:: QUESTIONS ON THE MATERIAL ::
A. Do these statements agree with the article on Trump's Gaza ceasefire deal: (i) Hamas's official response to Trump's plan mentions the conditions that it disarm and stay out of any future administration of Gaza; (ii) Trump's first administration recognized the Golan Heights as part of Israel; (iii) Nimrod Goren is a former State Department official? Answer yes or no for each and quote the words of the article that decide it.
B. Can you carry on the article on Trump's Gaza ceasefire deal from the point where it stops?

:: SELECTED PASSAGE ::
============================================================

US President Donald Trump, the self-proclaimed peacemaker who campaigned for the Nobel Peace Prize, finally scored a diplomatic victory worthy of the cameras on Monday: World leaders traveled to Egypt to sign a ceasefire and hostage release agreement that he brokered between Israel and Hamas.
However, if he wants peace to last, Trump will, according to diplomats and analysts, need to keep up the pressure on the man whose support he will need in the next stages of his plan - Israeli Prime Minister Benjamin Netanyahu.
For US presidents from Bill Clinton to Joe Biden, the stubborn Israeli leader has been difficult to work with, and even Trump administration officials have been frustrated by some Israeli military strikes that they see as undermining US policy, according to Reuters.
But this month, Trump managed to persuade Netanyahu to accept his framework for a broader peace deal, while convincing other Middle Eastern countries to persuade Hamas to return all Israeli hostages - its key trump card in the war.
However, Reuters points out that the harder work lies ahead.
Israel and Hamas remain deeply divided over many aspects of Trump's 20-point plan, and as Israel prepares for the next election, Netanyahu's strategy could change as he tries to keep his right-wing coalition together.
"We are entering a political year in which everything is tied to election campaigns, and Netanyahu's calculations could change - from giving in to pressure to trying to ensure his own political survival," Nimrod Goren, president of Mitvim, an Israeli foreign policy think tank, told the British agency.
The strength of Trump's peace plan, diplomats and analysts say, is also its weakness.
The document that forms the core of the agreement leaves much undefined, and neither side has actually agreed to all the details of each of the terms. It is this vagueness that was crucial for both sides to sign the agreement, but it also means that the hardest diplomatic work is yet to come.
Among the potential stumbling blocks to Trump's peace plan is a provision that Hamas disarm and not participate in any future administration of Gaza. While Hamas has generally agreed to Trump's plan, the movement's official response does not mention those specific conditions, and Hamas leaders have indicated that they still see themselves in a role of governing Gaza after the war.
“There are countless ways this could go wrong,” said John Alterman, a Middle East expert at the Washington-based Center for Strategic and International Studies and a former State Department official. “It’s hard to think of an international agreement that left so much to be worked out later.”
A senior US official suggested that Trump gained influence over Netanyahu in part due to his strong support for Israel on other important issues.
Trump's first administration officially recognized Jerusalem as the capital of Israel and the Golan Heights as part of that country - two things the Israeli government had long wanted.

============================================================

:: DATA TO EXAMINE ::
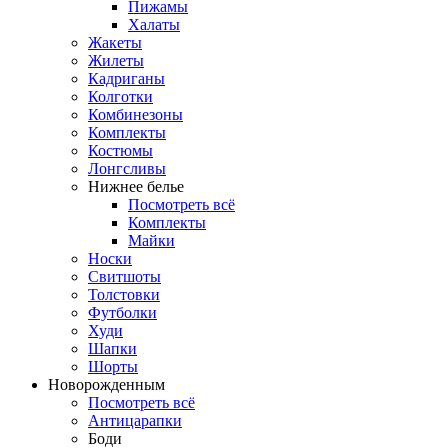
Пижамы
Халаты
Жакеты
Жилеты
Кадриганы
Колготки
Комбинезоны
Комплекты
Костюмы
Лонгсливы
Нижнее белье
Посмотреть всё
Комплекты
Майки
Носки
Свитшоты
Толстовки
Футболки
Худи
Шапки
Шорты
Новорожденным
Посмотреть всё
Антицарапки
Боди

============================================================

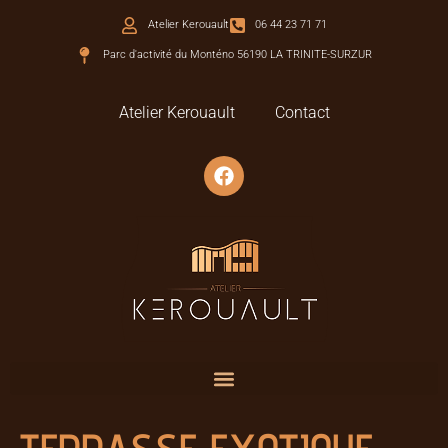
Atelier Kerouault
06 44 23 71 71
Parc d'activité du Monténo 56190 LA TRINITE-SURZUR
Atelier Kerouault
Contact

============================================================

:: SET OF ANSWERS ::
A.
(i) No: "the movement's official response does not mention those specific conditions"
(ii) Yes: "Trump's first administration officially recognized Jerusalem as the capital of Israel and the Golan Heights as part of that country"
(iii) No: "Nimrod Goren, president of Mitvim, an Israeli foreign policy think tank"

B.
“One thing that President Trump has done with Israel ... is he hasn’t tried to be neutral,” the U.S. official said. “He’s basically stood shoulder to shoulder with Israel, 100 percent. But that’s exactly why he’s been able to help them move in the right direction.”
When it comes to applying political pressure on Netanyahu, Trump's track record is mixed.
In July, Israel bombed the Syrian Defense Ministry in Damascus, even as the United States sought to expand ties with the new Syrian government. For months, the US president provided Netanyahu with political cover for the Gaza operation, despite growing concern among European and Arab allies about the humanitarian situation.
But in recent weeks, a tougher Trump has emerged. He forced Netanyahu to call the Qatari leader and apologize after a botched September bombing that was intended to hit Hamas negotiators in the country. Ultimately, despite Netanyahu’s misgivings, he used the force of political authority to force the Israeli prime minister to sign his 20-point plan.
Right now, says Alterman, the Middle East expert, Trump is likely to be able to use his influence on Netanyahu, given his high popularity among Israeli citizens.
“Trump’s biggest advantage is that he is far more politically popular in Israel than Netanyahu,” Alterman said, “and he can either support Netanyahu’s political future — or sabotage it.”
In a speech to the Israeli parliament on Monday, Trump made a witty joke about the Israeli leader, making it clear that he felt no need to show him special respect.
"You see, Bibi, you can be a little nicer now, because you're not at war anymore," Trump said to laughter from those present.
But next year's elections could change Netanyahu's political calculus in ways that are difficult to predict.
Supporters of right-wing politicians Itamar Ben-Gvir and Bezalel Smotrich could, in theory, threaten Netanyahu's ruling coalition if they are angry enough about the decision to suspend military operations against Hamas.
Analysts warn that the Palestinian group's delay in disarming could lead right-wing elements of the coalition to pressure Netanyahu to resume military operations in Gaza, effectively destroying Trump's deal.
"We are concerned about the fact that Hamas continues to declare today that it will remain in power in Gaza," said Simcha Rotman, a member of the Religious Zionist party and Netanyahu's ruling coalition.
“We are not satisfied with any agreement that does not mean the complete capitulation of Hamas... We will not accept any partial victory.”
Another issue that could become a source of tension is a provision in the peace plan that envisages the possibility of a future Palestinian state - which, according to analysts, is difficult for most Israelis to accept after the cross-border attack by Hamas on October 7, 2023.
Dan Shapiro, a former US ambassador to Israel, said that if government and opposition politicians strongly focus on campaigning against the creation of such a state, it could limit the willingness of Arab countries to pressure Hamas to fulfill its obligations under the Trump deal.
"That was a very important element to ensure the support of Arab states to do their part," Shapiro said.
“If the political discourse becomes one of complete and permanent rejection of a Palestinian state, I think that could diminish the enthusiasm of the Arab parties to play their roles.
Delaying aid deliveries, Hamas on the streets of Gaza
Israel yesterday delayed aid deliveries to Gaza and kept the enclave's borders closed, while renewed Hamas units appeared on the streets and demonstrated their power by executing men on the spot, further darkening the prospects for implementing Trump's plan.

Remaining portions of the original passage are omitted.